Den Autor*innenpreis sprach die Jury Gwendoline Soublin für ihr Stück »Spezimen (Spécimen)« zu, in dem die französische Autorin eine gedemütigte Fischverkäuferin zu ihren Urinstinkten zurückfinden lässt. Aus der Begründung der Jury: »Ausgehend vom zermürbenden Alltag einer sechsundvierzigjährigen Frau, die in der Abteilung Fisch & Krustentiere des Supermarktes SuperGéant verkauft, befreit Gwendoline Soublin die räumliche und zeitliche Realität genauso aus ihren Zwängen wie unser entmenschlichtes Leben und das dramatische Schreiben – um uns eine Fabel zwischen ökologischem Epos und dramatischem Gedicht in der Gegenwart zu präsentieren.« Besonders betont die Jury »die Rolle der Sprache, die in der Lage ist, sowohl das zu sagen, was existiert, als auch das, was nicht existiert, und so eine Form des Widerstands gegen eine Gesellschaft zu leisten, die zum System und zur Maschine geworden ist, um den Menschen und seine Träume zu zerschlagen.«
Den Preis für die gelungenste Übersetzung teilen sich Pauline Fois und Sula Textor, die im deutsch-französischen Tandem das Stück »Gloria Gloria« des jungen Autors Marcos Caramés-Blanco übertragen haben.

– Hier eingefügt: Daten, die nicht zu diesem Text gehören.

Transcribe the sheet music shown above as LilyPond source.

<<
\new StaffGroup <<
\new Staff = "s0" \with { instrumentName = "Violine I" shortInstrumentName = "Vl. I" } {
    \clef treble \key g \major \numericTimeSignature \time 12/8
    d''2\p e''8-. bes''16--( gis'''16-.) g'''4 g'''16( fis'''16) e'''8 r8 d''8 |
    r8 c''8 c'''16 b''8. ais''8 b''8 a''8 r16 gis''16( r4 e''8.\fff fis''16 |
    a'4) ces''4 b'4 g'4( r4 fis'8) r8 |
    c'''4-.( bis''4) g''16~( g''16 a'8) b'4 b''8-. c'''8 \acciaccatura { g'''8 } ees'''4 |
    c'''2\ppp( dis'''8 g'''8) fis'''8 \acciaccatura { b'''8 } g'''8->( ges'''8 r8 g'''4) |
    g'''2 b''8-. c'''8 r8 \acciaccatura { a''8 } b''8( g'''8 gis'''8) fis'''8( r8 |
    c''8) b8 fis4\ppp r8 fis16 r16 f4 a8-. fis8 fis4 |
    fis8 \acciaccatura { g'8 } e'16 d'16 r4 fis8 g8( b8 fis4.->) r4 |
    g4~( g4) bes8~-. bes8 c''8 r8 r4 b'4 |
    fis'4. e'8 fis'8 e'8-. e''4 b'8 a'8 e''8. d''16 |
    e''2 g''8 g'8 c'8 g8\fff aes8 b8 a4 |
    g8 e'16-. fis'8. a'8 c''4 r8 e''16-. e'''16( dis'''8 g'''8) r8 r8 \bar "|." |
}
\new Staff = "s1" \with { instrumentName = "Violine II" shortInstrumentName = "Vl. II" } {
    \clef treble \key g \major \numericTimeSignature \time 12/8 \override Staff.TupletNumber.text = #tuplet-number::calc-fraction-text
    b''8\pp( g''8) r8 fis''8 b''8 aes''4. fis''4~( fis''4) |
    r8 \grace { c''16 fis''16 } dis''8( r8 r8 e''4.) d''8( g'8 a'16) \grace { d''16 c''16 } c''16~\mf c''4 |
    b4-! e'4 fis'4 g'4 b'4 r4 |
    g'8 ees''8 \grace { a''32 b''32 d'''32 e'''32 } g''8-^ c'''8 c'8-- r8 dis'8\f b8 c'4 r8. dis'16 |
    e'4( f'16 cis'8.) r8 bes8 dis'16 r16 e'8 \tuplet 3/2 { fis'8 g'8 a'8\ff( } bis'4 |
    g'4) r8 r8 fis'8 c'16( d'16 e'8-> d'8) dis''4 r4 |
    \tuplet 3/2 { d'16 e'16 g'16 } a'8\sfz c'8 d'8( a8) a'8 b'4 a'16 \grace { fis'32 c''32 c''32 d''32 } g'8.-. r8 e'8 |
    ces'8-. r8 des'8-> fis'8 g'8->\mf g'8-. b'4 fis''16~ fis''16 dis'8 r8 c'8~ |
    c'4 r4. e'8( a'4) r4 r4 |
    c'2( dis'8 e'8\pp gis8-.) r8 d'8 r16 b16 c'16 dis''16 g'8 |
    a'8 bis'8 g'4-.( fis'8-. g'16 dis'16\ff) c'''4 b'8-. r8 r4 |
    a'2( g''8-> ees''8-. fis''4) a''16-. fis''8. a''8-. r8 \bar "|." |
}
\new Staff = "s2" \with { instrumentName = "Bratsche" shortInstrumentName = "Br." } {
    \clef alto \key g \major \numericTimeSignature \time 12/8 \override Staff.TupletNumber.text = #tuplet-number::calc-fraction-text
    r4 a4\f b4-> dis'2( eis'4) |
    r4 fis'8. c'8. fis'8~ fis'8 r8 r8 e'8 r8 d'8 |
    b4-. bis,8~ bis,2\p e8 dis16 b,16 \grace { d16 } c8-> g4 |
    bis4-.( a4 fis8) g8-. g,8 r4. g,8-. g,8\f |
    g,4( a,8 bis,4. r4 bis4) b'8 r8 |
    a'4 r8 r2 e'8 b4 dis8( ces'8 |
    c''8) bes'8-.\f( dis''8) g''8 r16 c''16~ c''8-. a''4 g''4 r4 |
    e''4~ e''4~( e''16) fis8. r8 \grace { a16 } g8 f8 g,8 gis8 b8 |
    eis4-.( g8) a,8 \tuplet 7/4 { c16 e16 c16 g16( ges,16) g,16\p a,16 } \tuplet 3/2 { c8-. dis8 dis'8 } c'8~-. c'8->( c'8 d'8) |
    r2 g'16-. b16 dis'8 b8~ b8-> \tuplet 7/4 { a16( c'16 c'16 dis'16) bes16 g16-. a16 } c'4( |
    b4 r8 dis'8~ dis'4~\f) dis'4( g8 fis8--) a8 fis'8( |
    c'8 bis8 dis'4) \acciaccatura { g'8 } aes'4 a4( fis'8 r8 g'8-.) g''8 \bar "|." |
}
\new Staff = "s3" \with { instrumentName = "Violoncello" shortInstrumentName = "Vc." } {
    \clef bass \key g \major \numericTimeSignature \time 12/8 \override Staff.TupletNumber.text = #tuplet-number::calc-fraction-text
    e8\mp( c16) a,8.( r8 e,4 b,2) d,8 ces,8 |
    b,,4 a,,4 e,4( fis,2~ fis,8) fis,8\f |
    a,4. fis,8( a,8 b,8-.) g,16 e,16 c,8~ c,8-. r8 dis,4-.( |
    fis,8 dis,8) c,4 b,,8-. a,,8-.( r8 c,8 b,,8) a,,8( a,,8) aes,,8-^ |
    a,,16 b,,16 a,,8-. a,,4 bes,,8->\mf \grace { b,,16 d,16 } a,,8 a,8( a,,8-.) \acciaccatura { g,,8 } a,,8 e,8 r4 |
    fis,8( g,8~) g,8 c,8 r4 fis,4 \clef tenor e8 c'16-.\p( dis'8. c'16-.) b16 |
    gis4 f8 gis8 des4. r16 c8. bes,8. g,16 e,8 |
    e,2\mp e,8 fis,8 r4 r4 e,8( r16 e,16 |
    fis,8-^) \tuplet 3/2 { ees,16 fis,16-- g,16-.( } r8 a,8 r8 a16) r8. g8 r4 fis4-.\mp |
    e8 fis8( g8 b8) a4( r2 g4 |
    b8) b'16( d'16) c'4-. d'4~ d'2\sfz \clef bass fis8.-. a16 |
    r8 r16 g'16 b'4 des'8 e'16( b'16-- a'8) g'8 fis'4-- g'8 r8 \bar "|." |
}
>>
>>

Caramés-Blancos Road-Drama, das von der persönlichen Revolte einer nicht mehr jungen Frau im ländlichen Frankreich unserer Gegenwart erzählt, sei, so die Jury, für Übersetzende eine besondere Herausforderung, denn die »Schreibweise ist besonders lebhaft und rhythmisch, mit abwechselnden Voll- und Leerstellen, verschiedenen Registern und Formen, um die kochende Innerlichkeit der Protagonistin wiederzugeben«. Umso mehr würdigt die Jury, dass es Fois und Textor »perfekt gelingt, den Realismus der Figuren, aber auch ihre dunklen Seiten und ihre Komplexität wiederzugeben. […] Schließlich, und vielleicht am wichtigsten, ermöglicht es diese Übersetzung, die Herausforderung zukünftiger Inszenierungen anzunehmen, indem sie den Schauspieler*innen eine prägnante, musikalische Sprache […] bietet.«
Und auch das Publikum hat wieder seinen bzw. seine Favoriten gewählt. Zum ersten Mal in der Geschichte des Festivals teilen sich zwei Autoren den Publikumspreis: David Paquet mit »Sternschnupfen (L’éveil du printemps)«, seiner rasanten und tiefkomischen Neuinterpretation des deutschen Klassikers »Frühlings Erwachen« von Frank Wedekind. Im Rahmen des Festivals wurde die eigens in Auftrag gegebene – und vom Centre des auteurs dramatiques (CEAD) und der Vertretung der Regierung von Québec geförderte – Übersetzung von Frank Weigand als SR kultur Live-Hörspiel präsentiert (Regie: Anouschka Trocker). Der Mitschnitt des SR-Live-Hörspiels ist ab sofort in der ARD Audiothek nachhörbar. Die Studioversion (Koproduzent: rbb) wird im Frühjahr 2025 ausgestrahlt. Der zweite PreisträgerIan De Toffoli wurde für sein Stück »Léa oder Eine Theorie der komplexen Systeme (Léa ou la théorie des systèmes complexes)« geehrt, ein Epos, in dem sich die Schicksale der Öl-Magnaten von Koch Industries und der jungen luxemburgischen Journalistin Léa auf fatale Weise miteinander verbinden. In der Alten Feuerwache war das Stück in einer szenischen Einrichtung von Fred Kakuschke zu sehen.